Le phénomène du squat en France est un sujet souvent marqué par des fantasmes ou des faits divers spectaculaires. Pourtant, la réalité statistique et le cadre légal — profondément remanié par la loi Kasbarian-Bergé du 27 juillet 2023— dessinent un paysage plus nuancé.
Voici notre analyse détaillée de la situation en 2026.
Les « vrais chiffres » : un phénomène marginal mais localisé
Contrairement à une idée reçue, la France ne compte pas des dizaines de milliers de domiciles squattés simultanément.
- Le volume réel : Les données du Ministère de la Justice et de l’Observatoire des squats indiquent environ 200 à 300 procédures administratives (expulsions rapides) déclenchées chaque année au niveau national. Au niveau judiciaire, on estime à environ 1 200 à 1 500 le nombre de décisions rendues annuellement pour « occupation sans droit ni titre » (incluant les squats purs, hors impayés de loyer).
- Zones géographiques : 80 % des cas sont concentrés dans quatre régions : Île-de-France, Hauts-de-France, PACA et Occitanie.
- Typologie des biens : Contrairement au mythe du retraité expulsé de sa résidence principale pendant ses vacances, la grande majorité des squats concernent des logements vacants, des biens en attente de succession ou des locaux commerciaux désaffectés.

Les problèmes légaux : ce que dit la loi (2023-2026)
La loi a été durcie pour protéger davantage la propriété privée, créant de nouvelles contraintes pour les occupants et des outils pour les propriétaires.
- Élargissement de la notion de « domicile » : Désormais, un logement est protégé qu’il soit meublé ou non, et qu’il s’agisse d’une résidence principale, secondaire ou même d’un logement occasionnel.
- Sanctions pénales accrues : Les peines pour squat ont été triplées.

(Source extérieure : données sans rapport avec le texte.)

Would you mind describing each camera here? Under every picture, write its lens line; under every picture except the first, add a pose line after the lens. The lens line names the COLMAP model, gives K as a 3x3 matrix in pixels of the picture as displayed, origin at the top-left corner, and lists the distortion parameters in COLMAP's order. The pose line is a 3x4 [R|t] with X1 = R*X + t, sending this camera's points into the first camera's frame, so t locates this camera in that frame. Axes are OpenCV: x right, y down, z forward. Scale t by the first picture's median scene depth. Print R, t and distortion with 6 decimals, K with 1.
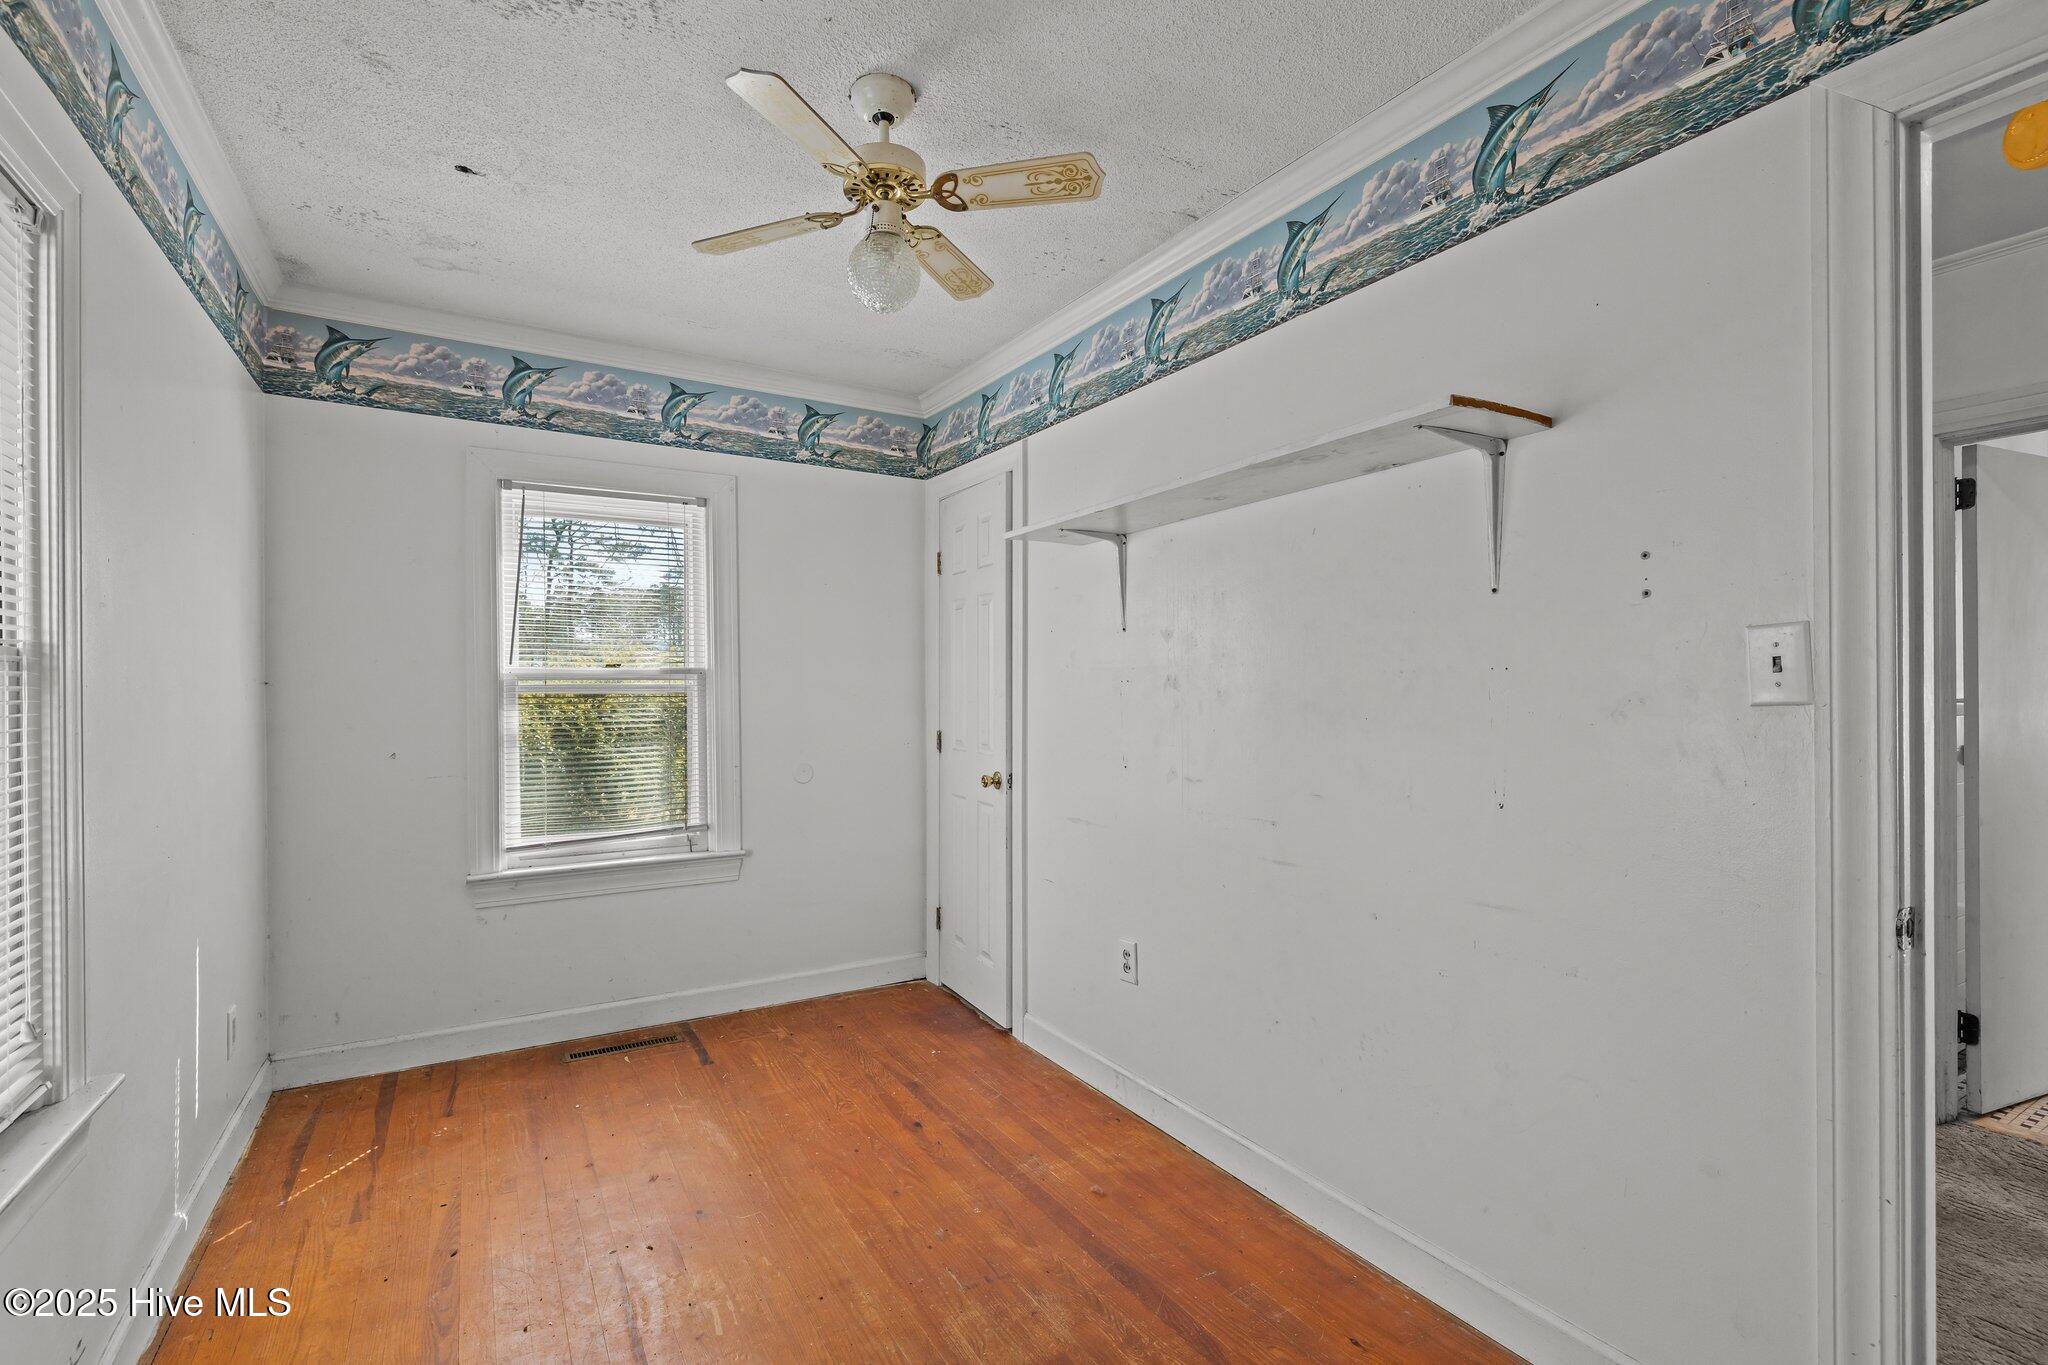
lens RADIAL K [[916.7, 0, 1012.9], [0, 916.7, 689.6], [0, 0, 1]] dist [-0.012533, 0.001648]
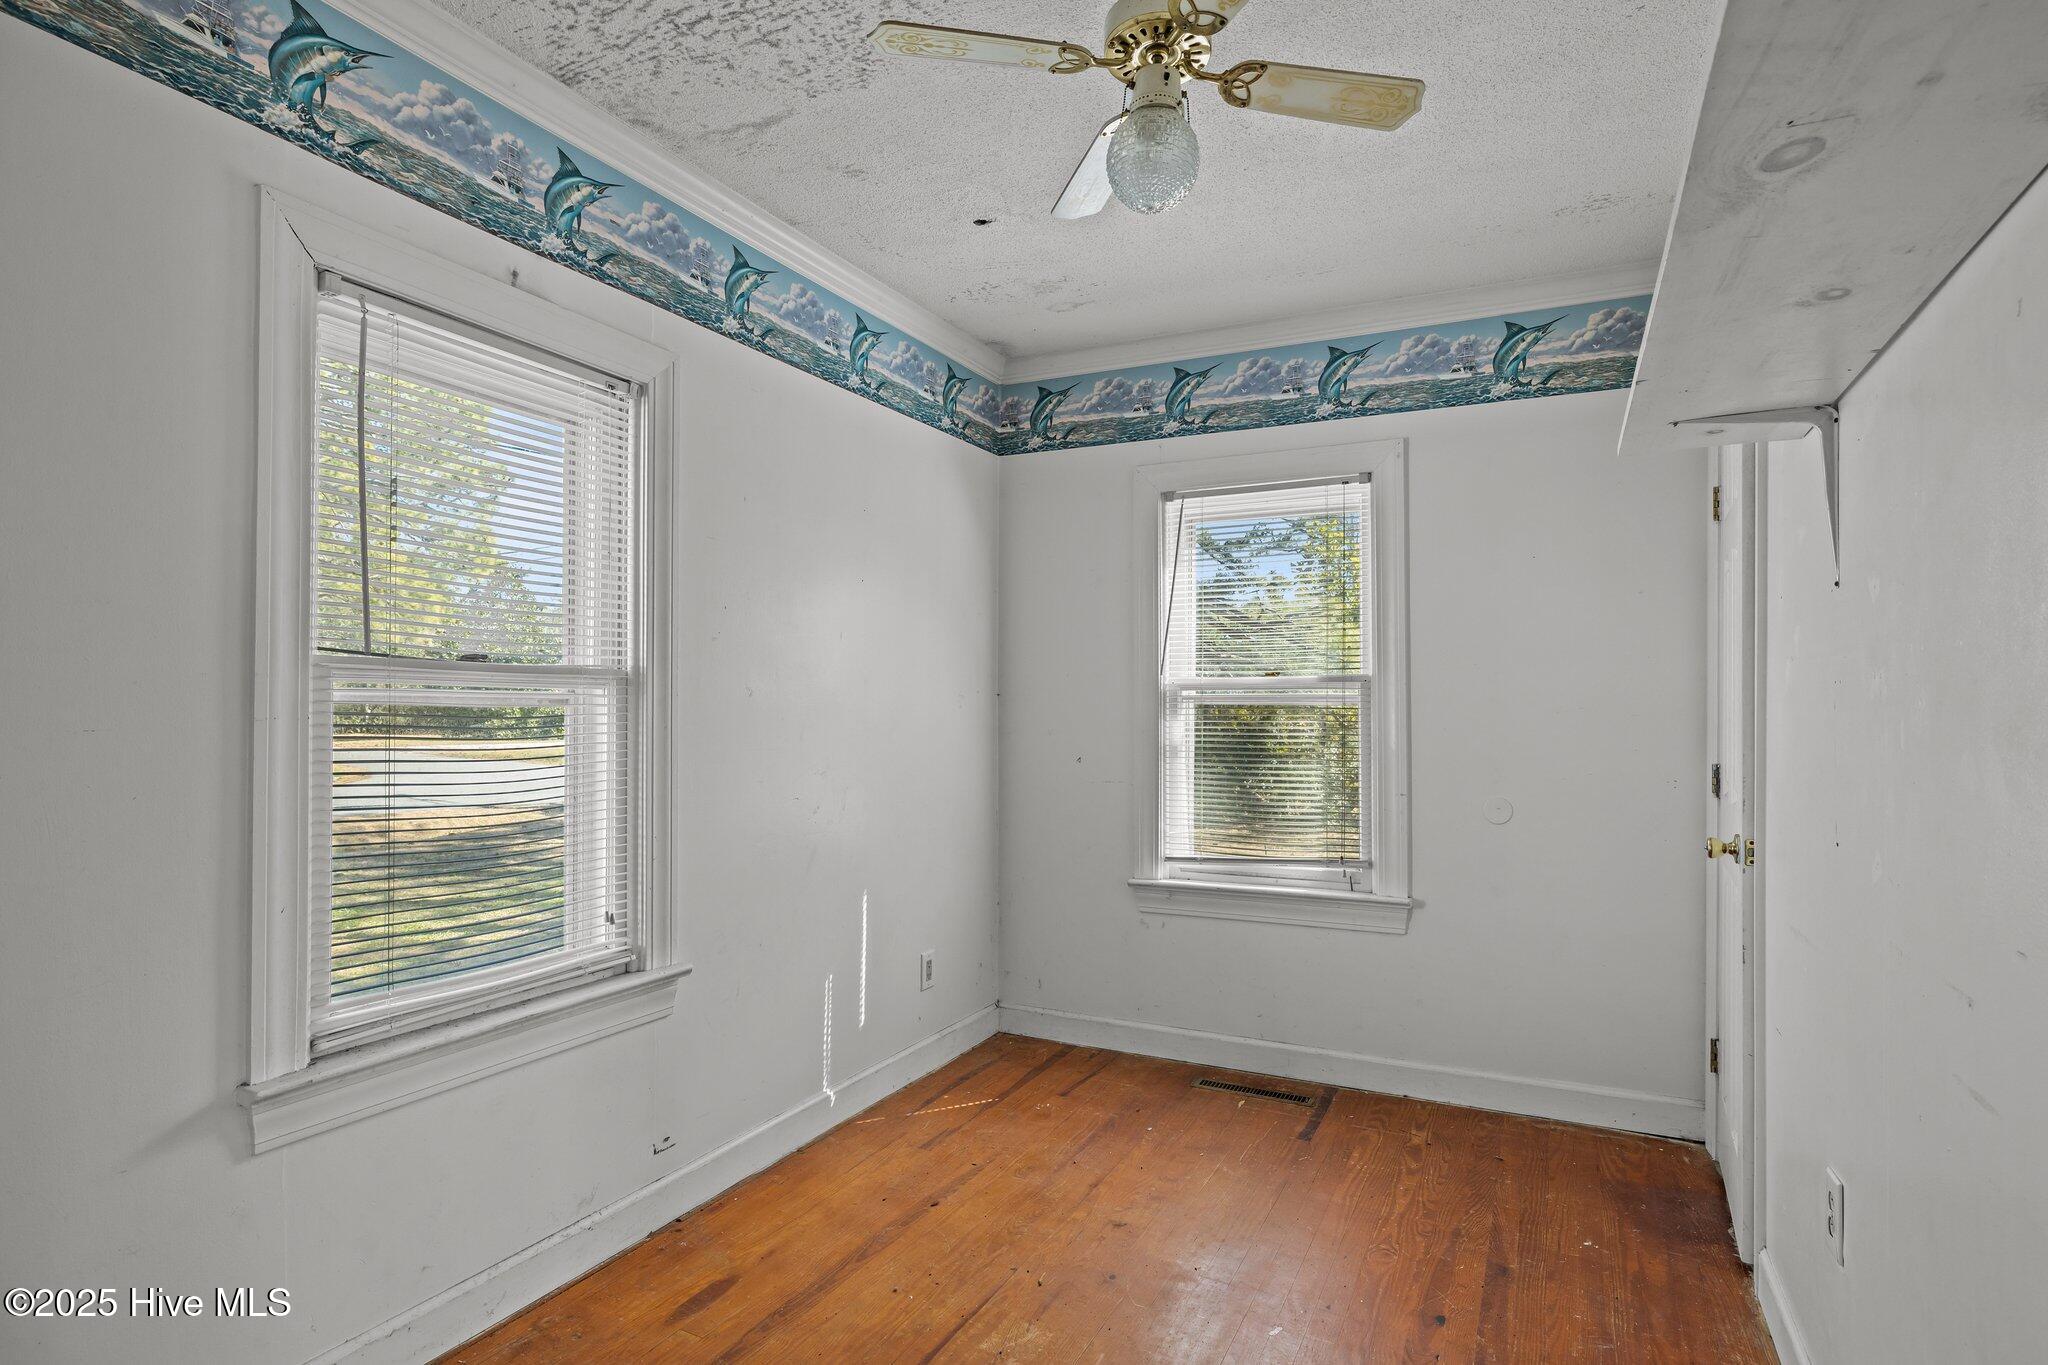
lens RADIAL K [[1043.4, 0, 1023.9], [0, 1043.4, 690.1], [0, 0, 1]] dist [-0.001432, -0.001112]
pose [[0.548145, -0.002826, -0.836378, 0.320819], [0.001974, 0.999996, -0.002085, -0.008621], [0.836381, -0.000508, 0.548149, 0.232159]]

L’introduction ou le maintien dans le domicile d’autrui est puni de 3 ans d’emprisonnement et 45 000 € d’amende.
- Le risque du « propriétaire justicier » : Un point crucial demeure : un propriétaire qui tente d’expulser lui-même des squatteurs (changement de serrure, force physique) commet un délit plus lourdement sanctionné que le squat lui-même (3 ans de prison et 30 000 € d’amende).
Longueur des procédures : le choc des deux voies
Il existe deux manières de récupérer son bien, avec des délais radicalement différents.
La procédure administrative (La « voie rapide »)
C’est l’outil le plus efficace depuis la loi de 2023. Elle ne nécessite pas de juge.
- Dépôt de plainte et constat de l’occupation par un officier de police ou un commissaire de justice.
- Demande au Préfet : Le préfet doit répondre sous 48 heures.
- Mise en demeure : Si le squat est avéré, le préfet met en demeure les squatteurs de partir sous 24h (domicile) ou 7 jours (local d’habitation).
- Évacuation forcée : Si les squatteurs restent, la force publique intervient immédiatement.
Délai total : En théorie, entre 72 heures et 10 jours. En pratique, cela peut prendre 2 à 3 semaines selon la réactivité des services préfectoraux.
La procédure judiciaire (La « voie longue »)
Elle est utilisée quand la voie administrative échoue (cas complexes ou locaux non destinés à l’habitation).
- Assignation par avocat devant le juge des contentieux de la protection.
- Délais d’audience : Souvent plusieurs mois.
- Jugement et Commandement de quitter les lieux (CQTL) : Signifié par commissaire de justice.

Délai total : Avant 2023, cela durait 18 à 24 mois. Avec les nouvelles dispositions, on se situe plutôt entre 6 et 10 mois.
À noter : Les squatteurs ne bénéficient plus de la trêve hivernale. Une fois l’expulsion ordonnée, elle peut être exécutée toute l’année.
Les points de friction persistants
Malgré le durcissement législatif, deux problèmes subsistent :
- L’insolvabilité des squatteurs : Même si le propriétaire gagne, il récupère rarement les indemnités d’occupation ou les frais de remise en état (dégradations).
- La responsabilité civile : Le Conseil Constitutionnel a maintenu que le propriétaire reste responsable de l’entretien du bien pour éviter qu’il ne s’effondre sur les squatteurs, ce qui est souvent vécu comme une double peine.